Sources of Non-Value Added Time in Emergency Department Care of Children with Moderate-Severe Traumatic Brain Injury
Ali Ajdari1, Richard A Farreth2, Omar Z Ahmed3, Nithya Kannan1, Linda Boyle1, *Monica S Vavilala1, *Randall S Burd, Jr.3
1University of Washington, Seattle, WA;2Childrrens Hospital DC, Washington DC, DC;3Childrens Hospital DC, Washington DC, DC
Purpose of Study: To examine the frequency and sources of non-value-added time (NVAT) during the initial management of children with moderate-severe traumatic brain injury (TBI).
Methods: Time-stamped data from a level 1 pediatric trauma center emergency department (ED) were reviewed. A process flow and value stream map for each patient was created; Sources of NVAT were identified and derived for each process flow.

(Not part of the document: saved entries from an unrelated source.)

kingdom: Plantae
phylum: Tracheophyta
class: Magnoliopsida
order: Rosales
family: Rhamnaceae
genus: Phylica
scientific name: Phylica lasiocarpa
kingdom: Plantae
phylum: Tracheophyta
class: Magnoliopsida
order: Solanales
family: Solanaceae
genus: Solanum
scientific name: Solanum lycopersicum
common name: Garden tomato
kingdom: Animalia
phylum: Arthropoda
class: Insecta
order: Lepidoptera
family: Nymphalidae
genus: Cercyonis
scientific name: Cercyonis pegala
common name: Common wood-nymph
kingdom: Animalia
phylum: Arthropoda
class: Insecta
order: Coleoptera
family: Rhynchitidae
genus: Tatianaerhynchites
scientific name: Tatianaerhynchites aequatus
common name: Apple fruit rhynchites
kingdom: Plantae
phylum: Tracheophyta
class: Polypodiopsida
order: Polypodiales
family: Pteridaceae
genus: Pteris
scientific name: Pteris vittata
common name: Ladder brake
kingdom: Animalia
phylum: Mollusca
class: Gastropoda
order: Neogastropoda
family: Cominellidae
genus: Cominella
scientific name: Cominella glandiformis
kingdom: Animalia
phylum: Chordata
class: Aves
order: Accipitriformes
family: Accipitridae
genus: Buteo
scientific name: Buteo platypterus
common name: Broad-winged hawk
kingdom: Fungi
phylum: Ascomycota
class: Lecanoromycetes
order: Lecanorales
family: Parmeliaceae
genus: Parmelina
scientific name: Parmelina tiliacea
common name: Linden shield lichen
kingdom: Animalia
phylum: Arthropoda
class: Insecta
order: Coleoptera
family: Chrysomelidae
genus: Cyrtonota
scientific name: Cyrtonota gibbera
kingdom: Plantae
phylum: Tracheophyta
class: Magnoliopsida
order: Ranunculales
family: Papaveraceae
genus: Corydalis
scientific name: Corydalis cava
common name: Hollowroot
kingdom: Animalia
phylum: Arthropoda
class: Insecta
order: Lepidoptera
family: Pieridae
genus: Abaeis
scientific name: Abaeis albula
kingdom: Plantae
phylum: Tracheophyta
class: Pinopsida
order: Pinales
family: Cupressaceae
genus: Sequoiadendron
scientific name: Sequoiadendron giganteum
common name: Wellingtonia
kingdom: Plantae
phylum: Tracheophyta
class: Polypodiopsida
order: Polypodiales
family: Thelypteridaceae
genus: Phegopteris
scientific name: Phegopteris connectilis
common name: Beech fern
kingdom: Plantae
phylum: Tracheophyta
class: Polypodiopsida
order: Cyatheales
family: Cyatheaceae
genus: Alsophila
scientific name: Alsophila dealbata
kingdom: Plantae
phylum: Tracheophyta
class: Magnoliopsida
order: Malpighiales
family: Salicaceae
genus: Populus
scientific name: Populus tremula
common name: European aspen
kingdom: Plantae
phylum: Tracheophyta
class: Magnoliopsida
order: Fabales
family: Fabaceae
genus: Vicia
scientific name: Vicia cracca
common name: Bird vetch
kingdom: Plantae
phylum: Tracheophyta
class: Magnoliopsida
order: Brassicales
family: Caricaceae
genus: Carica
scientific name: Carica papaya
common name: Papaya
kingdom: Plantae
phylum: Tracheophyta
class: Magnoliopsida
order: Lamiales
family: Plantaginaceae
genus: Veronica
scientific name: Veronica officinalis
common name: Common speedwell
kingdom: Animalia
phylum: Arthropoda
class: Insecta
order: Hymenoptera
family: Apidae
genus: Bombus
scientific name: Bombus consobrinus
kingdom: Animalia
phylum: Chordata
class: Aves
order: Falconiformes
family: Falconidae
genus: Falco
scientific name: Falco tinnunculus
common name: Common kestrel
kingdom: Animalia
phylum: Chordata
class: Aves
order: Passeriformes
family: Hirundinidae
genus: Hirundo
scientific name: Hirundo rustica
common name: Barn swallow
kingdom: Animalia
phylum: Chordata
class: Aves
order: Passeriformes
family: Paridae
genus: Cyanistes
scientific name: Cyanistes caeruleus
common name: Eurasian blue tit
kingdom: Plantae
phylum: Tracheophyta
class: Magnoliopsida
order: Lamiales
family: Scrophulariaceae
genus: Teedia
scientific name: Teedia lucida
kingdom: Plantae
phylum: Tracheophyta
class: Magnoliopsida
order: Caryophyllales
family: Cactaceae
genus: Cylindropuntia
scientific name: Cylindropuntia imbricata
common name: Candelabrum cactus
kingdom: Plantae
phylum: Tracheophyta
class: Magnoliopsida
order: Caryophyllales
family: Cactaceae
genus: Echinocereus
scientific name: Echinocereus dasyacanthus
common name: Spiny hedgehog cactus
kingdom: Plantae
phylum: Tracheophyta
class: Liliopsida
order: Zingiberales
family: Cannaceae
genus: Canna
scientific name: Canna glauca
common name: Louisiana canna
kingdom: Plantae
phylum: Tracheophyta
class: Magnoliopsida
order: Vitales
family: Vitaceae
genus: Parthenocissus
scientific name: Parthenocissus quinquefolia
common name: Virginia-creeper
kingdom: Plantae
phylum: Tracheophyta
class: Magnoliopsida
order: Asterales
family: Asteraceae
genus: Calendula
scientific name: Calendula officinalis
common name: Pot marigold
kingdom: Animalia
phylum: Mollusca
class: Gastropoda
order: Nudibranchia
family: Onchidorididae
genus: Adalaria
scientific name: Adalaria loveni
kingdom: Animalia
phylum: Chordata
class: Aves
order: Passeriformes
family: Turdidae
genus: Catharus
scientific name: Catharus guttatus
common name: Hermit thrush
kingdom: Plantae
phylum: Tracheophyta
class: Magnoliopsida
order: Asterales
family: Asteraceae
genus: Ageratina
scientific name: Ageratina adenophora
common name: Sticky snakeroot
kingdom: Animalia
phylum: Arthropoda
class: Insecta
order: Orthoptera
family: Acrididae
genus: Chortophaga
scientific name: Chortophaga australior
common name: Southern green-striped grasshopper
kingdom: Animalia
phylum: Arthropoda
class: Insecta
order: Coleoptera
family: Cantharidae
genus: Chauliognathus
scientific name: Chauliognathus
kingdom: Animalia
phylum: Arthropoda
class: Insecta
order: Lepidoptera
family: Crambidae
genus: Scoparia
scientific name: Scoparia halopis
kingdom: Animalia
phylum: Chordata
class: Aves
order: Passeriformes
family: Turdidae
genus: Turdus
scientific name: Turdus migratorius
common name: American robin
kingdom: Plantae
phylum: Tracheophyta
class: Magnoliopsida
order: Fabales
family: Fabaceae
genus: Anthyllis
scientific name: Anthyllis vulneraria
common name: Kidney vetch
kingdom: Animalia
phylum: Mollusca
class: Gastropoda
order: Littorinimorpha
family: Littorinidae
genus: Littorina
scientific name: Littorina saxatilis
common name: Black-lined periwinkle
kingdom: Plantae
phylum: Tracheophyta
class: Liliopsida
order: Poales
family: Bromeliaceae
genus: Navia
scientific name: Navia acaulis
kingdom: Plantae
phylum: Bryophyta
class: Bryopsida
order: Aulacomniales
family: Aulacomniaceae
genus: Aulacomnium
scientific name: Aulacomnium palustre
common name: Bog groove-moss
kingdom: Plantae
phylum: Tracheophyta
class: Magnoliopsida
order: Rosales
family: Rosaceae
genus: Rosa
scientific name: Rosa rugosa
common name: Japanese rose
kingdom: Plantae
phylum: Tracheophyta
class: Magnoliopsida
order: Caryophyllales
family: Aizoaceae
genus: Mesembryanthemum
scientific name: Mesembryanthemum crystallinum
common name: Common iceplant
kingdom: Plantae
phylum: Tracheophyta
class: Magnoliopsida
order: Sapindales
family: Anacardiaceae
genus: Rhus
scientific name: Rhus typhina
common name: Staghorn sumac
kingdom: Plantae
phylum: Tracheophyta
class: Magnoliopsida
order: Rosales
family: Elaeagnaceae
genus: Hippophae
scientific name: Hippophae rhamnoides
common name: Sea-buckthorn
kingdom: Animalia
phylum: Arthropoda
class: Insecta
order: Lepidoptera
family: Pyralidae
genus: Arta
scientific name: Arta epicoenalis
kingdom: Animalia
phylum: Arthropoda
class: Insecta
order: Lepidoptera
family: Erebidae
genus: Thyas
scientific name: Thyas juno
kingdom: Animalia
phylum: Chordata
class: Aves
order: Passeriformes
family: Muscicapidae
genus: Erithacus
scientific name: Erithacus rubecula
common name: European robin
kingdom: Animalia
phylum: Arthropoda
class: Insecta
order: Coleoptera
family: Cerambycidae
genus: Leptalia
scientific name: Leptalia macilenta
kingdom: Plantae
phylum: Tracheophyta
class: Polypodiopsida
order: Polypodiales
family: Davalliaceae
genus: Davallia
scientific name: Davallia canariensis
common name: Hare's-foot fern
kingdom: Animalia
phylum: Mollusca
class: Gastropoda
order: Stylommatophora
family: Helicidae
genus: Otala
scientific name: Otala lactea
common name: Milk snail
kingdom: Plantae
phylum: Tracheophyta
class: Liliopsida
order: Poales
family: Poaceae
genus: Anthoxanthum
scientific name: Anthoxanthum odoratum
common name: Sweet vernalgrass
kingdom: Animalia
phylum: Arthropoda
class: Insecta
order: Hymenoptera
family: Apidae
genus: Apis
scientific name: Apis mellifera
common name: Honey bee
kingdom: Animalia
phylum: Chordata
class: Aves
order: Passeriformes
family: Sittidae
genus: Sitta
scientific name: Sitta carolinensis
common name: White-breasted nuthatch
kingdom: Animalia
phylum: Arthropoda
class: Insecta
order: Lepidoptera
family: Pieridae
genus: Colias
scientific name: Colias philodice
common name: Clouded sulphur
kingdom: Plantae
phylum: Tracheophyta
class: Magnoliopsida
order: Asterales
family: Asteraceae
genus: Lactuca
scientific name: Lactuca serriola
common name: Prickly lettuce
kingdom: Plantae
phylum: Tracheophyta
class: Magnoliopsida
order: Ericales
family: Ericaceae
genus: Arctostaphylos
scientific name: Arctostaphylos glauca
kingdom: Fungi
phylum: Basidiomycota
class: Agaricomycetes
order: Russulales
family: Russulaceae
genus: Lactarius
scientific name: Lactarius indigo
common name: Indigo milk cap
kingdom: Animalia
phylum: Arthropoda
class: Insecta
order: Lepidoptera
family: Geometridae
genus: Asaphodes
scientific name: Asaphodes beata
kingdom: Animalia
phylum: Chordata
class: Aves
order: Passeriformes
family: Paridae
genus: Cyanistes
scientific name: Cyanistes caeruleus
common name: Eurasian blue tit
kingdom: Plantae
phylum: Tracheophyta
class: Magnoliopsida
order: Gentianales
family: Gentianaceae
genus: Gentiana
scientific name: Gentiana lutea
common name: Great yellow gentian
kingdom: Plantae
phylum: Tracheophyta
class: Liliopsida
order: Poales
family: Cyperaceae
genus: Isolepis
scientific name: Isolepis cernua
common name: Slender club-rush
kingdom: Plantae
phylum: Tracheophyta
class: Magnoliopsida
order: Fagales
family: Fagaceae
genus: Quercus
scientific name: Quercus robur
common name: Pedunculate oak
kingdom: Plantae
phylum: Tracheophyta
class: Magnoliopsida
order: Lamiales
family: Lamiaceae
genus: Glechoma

Results: Thirty patients ranged in age from 0-16 years (mean 4.7, SD 3.7). The median ED Glasgow Coma Scale (GCS) score was 4 (IQR 2-5). The mean NVAT was 18.4 minutes (SD=99.7) and mean ED LOS was 38.4 min (SD 12.7). The portion of NVAT contributing to ED length of stay (LOS) was 38.6% (SD 14.0). Sixteen sources of NVAT grouped into four categories. The first three were: (1) waiting for test results (38%: head computer tomography scan, chest x-ray and blood work), (2) unidentified gaps between consecutive processes (20%), and (3) unexpected events (15%) due to difficult intravenous line placement, uncooperative patients, or unsuccessful blood draw). The fourth category, accounting for 26%, included sources of NVAT such as missing equipment, staff not being present, and waiting to be transferred.
Conclusion: Although ED LOS was under one hour, approximately 40% of ED LOS in moderate-severe TBI was NVAT. While unexpected events accounted for some proportion of NVAT, reducing time to results, appropriately resourcing ED care and further examining gaps in care offer opportunities to improve ED TBI care quality.